How to reduce your Mean-Time-To-Repair
As these new services are rolled out, the challenge is addressing the inevitable network outages or bandwidth congestion events. Traditionally, customer impacting events have been measured by the mean-time-to-repair (MTTR). Unfortunately, the only way to reduce the mean-time is to either have shorter incidents or commit a greater number of resources. Sadly, operators don’t get to pick the nature of service issues and dedicating more resources isn’t an option.
This that doesn’t mean operators can’t impact MTTR. In fact, operators can significantly impact the economics of service assurance and the MTTR. To do this, they need to focus on the components, or stages, of MTTR.
What are the Four Stages Of MTTR?
There are four stages that make up MTTR (fig. 1): identification, knowledge, fix and verify. Not all of these stages require the same amount of time and resources; therefore, by breaking down MTTR into these stages, it is possible to gain a better understanding of where most of the time is spent. Let’s look at each stage:
This is the period of time from the start of an outage or service degradation until a NOC (Network Operations Center) or SOC (Service Operations Center) becomes aware of the issue. In the case of a fiber cut, the MTTI can be fairly short. In the case of a DNS issue, it could be hours; or, in the case of an Access Point (AP) firmware issue, it could be weeks. Having advanced warnings of service degradations can significantly reduce the MTTI and provides operators insight into a degraded or poor user experience.
The next stage of MTTR is knowledge. Mean-time-to-knowledge (MTTK) is the period of time after a problem has been identified, but before repairs have begun. This stage is generally conducted in the “War Room” trying to establish where the problem is and what network elements are involved. In most cases, this is the most time consuming aspect of the resolution process. It is also the one where advanced service assurance technology, such as NETSCOUT’s nGeniusONE platform can be game-changing in terms of shortening MTTK. nGeniusONE offers both early warning of service issues, as well as the ability to quickly drill down and understand which elements in the network are the root cause of the problems.
The third stage is actually fixing the problem. Reducing the Mean-Time-to-Fix (MTTF) can be accomplished by using element tools such as log files, session trace and packet capture, to guide operations and engineering teams to the precise cause of the problem, enabling rapid resolution.
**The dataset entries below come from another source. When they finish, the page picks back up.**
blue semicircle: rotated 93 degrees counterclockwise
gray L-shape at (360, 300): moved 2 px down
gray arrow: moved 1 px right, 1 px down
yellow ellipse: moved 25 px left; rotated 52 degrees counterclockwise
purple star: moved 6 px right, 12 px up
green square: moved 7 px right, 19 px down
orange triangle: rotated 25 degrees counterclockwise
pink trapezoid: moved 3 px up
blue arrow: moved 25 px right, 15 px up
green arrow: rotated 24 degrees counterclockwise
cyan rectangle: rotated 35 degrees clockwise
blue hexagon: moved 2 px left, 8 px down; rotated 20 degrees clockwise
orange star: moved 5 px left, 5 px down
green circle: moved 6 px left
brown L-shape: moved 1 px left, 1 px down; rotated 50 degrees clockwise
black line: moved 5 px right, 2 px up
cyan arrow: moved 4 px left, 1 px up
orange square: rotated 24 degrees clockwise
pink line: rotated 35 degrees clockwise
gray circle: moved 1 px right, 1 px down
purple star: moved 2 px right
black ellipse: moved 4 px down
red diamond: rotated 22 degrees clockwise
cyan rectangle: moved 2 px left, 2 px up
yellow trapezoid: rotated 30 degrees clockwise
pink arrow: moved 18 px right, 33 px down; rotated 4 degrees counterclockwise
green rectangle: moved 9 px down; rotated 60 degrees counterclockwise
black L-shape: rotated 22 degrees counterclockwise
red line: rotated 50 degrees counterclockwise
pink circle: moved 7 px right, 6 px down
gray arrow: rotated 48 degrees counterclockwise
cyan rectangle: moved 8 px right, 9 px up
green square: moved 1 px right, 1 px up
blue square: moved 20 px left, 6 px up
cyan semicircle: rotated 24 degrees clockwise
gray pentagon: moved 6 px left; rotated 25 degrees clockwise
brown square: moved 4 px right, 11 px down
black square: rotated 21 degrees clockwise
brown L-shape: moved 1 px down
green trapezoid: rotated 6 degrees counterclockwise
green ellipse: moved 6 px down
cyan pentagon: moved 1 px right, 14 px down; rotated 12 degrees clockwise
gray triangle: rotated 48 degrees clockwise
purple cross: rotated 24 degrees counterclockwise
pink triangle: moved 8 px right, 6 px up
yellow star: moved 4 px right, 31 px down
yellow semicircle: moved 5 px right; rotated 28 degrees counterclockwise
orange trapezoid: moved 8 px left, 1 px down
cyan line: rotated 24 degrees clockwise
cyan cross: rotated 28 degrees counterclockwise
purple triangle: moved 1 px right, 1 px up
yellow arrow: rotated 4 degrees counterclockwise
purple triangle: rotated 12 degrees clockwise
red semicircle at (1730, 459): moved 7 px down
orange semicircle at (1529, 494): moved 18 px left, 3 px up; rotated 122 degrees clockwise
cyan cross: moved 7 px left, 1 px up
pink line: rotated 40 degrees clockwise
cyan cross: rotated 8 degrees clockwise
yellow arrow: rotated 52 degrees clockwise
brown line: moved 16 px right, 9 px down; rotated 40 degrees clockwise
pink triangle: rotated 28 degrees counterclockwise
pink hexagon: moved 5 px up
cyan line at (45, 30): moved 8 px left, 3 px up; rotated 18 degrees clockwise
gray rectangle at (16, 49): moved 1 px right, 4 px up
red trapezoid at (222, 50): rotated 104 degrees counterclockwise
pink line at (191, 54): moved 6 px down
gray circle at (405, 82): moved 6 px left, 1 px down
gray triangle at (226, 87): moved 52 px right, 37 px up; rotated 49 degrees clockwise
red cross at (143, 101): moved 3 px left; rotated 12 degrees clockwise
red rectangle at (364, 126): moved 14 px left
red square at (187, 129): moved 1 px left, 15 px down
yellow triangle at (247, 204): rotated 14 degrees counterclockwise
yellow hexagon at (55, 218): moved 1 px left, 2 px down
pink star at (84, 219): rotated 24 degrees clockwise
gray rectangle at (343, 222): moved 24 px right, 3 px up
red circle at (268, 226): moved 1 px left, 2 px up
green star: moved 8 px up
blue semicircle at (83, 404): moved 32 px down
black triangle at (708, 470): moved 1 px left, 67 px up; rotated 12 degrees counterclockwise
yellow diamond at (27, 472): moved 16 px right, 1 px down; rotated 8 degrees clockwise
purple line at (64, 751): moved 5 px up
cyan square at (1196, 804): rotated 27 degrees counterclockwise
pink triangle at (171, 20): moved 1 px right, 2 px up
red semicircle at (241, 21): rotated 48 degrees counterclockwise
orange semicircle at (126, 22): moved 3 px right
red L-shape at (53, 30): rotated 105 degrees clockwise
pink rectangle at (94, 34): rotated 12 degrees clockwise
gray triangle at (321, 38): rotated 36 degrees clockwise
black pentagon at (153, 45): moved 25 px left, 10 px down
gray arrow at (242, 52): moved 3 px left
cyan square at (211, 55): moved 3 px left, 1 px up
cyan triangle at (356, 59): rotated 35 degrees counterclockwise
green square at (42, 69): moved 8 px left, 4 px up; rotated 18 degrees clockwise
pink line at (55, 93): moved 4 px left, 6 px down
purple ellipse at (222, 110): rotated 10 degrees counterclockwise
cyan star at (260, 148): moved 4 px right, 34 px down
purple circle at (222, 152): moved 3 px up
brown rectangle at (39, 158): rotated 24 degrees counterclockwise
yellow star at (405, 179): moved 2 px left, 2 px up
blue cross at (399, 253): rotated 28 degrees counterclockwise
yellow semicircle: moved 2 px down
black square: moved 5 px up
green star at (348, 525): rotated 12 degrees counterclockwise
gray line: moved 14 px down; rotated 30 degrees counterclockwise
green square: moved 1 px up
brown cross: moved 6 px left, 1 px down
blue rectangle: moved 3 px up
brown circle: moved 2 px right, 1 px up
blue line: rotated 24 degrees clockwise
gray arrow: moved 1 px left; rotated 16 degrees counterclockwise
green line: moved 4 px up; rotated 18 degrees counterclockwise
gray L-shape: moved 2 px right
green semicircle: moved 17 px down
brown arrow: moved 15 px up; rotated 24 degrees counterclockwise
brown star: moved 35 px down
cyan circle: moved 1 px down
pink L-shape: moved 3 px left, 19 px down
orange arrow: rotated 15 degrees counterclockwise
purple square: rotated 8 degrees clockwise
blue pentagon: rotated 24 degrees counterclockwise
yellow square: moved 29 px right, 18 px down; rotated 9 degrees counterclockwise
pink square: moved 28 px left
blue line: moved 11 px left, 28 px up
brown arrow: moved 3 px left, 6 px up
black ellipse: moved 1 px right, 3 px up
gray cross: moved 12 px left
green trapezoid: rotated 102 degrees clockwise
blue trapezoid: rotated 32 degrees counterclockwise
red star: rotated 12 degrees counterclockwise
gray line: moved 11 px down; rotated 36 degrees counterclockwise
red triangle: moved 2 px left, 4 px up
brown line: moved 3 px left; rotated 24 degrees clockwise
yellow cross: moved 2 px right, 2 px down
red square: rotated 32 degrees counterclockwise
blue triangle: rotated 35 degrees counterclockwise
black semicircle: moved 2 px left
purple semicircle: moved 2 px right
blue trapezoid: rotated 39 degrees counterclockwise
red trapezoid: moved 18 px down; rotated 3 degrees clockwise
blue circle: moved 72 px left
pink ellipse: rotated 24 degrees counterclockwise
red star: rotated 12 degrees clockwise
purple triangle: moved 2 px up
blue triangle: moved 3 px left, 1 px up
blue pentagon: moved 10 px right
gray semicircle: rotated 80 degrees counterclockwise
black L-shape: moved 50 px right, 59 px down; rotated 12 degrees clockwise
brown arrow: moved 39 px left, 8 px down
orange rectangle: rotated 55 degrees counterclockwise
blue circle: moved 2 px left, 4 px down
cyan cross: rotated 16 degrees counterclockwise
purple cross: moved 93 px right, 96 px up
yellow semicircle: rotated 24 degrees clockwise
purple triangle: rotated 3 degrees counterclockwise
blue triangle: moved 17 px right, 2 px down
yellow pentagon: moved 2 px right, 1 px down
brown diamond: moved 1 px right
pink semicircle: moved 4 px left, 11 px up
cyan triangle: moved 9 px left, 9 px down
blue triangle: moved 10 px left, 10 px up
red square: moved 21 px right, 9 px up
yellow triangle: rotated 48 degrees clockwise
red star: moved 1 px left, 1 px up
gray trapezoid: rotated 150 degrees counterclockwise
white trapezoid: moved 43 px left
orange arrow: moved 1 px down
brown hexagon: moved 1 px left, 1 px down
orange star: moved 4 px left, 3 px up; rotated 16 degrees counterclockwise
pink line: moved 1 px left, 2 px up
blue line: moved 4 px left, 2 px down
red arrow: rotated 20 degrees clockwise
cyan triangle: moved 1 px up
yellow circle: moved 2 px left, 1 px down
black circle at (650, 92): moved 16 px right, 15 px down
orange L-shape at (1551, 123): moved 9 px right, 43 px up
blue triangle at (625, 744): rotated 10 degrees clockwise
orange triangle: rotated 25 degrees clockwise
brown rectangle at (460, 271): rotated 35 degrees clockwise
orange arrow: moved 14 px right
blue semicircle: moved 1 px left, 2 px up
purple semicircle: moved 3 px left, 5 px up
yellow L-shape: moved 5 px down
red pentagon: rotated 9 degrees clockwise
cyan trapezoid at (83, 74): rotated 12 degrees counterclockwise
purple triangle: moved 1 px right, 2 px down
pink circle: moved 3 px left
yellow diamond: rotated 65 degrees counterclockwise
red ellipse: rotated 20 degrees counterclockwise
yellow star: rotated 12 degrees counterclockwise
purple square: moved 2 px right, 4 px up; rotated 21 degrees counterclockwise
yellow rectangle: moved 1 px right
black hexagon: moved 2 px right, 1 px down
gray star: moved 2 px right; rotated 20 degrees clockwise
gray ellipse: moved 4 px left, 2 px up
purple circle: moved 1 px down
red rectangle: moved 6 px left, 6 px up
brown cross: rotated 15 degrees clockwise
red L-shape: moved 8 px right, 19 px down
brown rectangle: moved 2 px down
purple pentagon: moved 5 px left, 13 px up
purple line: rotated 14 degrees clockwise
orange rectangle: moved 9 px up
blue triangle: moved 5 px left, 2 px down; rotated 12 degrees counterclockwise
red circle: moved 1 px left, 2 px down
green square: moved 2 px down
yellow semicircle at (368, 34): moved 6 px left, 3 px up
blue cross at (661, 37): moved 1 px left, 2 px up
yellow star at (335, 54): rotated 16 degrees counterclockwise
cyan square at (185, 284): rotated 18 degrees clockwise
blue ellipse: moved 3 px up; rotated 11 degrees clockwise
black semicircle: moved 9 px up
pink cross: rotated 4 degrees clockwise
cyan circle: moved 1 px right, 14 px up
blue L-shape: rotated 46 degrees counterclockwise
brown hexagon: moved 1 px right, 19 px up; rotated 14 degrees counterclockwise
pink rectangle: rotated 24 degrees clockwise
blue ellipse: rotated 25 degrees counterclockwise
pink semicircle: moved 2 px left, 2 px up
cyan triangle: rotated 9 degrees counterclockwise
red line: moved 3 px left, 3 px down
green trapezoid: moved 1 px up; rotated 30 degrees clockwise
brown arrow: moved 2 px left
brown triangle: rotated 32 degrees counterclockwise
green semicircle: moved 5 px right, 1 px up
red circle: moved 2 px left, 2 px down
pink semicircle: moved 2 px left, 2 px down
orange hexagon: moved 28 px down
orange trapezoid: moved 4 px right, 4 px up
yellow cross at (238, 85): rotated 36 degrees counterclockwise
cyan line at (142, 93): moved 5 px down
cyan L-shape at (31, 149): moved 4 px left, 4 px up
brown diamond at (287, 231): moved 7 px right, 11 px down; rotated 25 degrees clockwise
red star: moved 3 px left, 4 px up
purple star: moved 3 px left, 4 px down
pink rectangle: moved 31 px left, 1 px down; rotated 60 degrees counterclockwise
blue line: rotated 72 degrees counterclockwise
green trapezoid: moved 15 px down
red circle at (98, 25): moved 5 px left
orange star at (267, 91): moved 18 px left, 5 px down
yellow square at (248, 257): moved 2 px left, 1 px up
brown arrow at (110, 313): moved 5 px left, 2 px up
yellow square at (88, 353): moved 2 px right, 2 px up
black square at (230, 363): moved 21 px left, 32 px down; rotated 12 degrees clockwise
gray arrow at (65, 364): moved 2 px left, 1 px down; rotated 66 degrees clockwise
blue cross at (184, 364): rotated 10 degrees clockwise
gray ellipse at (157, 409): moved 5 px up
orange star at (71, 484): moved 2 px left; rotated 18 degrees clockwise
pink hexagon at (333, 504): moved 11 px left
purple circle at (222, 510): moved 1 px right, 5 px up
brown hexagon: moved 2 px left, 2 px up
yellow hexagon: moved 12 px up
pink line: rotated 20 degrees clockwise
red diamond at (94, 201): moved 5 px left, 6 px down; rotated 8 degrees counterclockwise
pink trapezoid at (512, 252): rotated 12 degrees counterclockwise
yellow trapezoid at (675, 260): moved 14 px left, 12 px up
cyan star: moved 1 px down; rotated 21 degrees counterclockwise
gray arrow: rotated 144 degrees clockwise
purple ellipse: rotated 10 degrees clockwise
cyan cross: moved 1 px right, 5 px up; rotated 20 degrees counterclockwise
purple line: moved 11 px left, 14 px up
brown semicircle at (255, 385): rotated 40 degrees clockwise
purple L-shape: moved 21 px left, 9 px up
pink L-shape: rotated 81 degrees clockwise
Lastly is Mean-Time-to-Verify (MTTV), which is the process of ensuring the fix that has been applied is actually working. Once a fix or patch has been made the appropriate teams need to work together to verify that the fix works. A real-time network monitoring solution is needed to provide views and reports that prove the fix worked and the network, application or service is functioning normally.
Addressing Service Issues Before They Impact Customers
Reducing MTTR, MTTI, MTTK, MTTF and MTTV is imperative for operators looking to remain competitive in a rapidly evolving marketplace. Fortunately, the latest service assurance tools are enabling operators to find and address issues before they impact customers, ensuring the highest quality user experience and the best opportunity for the carrier to shine.